Ruby is a cat I got from an animal sanctuary about 6 months ago. They told me she was 12-18 months old then. She was spayed just the week before I picked her up.

Trouble is, in the past I have always had my cats spayed at about 6 months - or asap anyway.

With Roobs I notice that all her nipples are noticeably bigger than with any of my other cats. My SIL told me that this means she has been pregnant/had a litter - is this true? I suppose she would have been old enough.


----------



## kittylion

Any ideas anyone - it's getting lonely here :wink:


----------



## spotty cats

My girls that have had litters have nipples the same size as the ones who haven't and my spays.

Over 5 months before being fixed it's very possible she had at least one litter if not more.


----------



## dweamgoil

I think your cat just happens to have big nipples...likes us humans; some have big watermelon boobs, some of us have honey dews, some have oranges, kiwis, and so on. I don't think there is an external way to accurately tell if she's had a litter or not.


----------



## marie73

You can tell around Mother's Day. She'll get cranky, constantly checking her email account, complaining that they don't write, they don't call.....


----------



## kittylion

Thanks guys for your replies - I was just very curious because of a passing comment made by the lady in charge of cat adoptions which didn't strike me until later.

Marie - I will be sure to check on Mother's Day (or Mothering Sunday as it is here) :lol:


----------



## seattlecoon

I noticed my girl has larger nipples too.

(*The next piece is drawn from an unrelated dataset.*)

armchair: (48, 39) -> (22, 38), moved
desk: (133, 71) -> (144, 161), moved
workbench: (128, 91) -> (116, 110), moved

She was spayed at 2.5 years (a former breeding cat who never got pregnant) so I wondered if that was the reason.


----------



## Xanti

marie73 said:


> you can tell around mother's day. She'll get cranky, constantly checking her email account, complaining that they don't write, they don't call.....


rofl


----------



## catloverami

Cats that have kittened or been pregnant have larger nipples than cats who haven't.


----------



## Tutubean

You know, I'd like to know this too. Tutu wasn't spayed until I adopted her at age 8, so I'm sure she's had at least one. She also had pyometra, so we know she did the nasty with someone....

A friend of mine just adopted a young cat, and the vet said that she's had a litter already (which was surprising because she was barely "of age"). I'll have to ask her how her vet knew that.


----------



## Arianwen

The nipples on the mother cat we had neutered a few weeks ago are rapidly shrinking but still feelable when you pick her up.


----------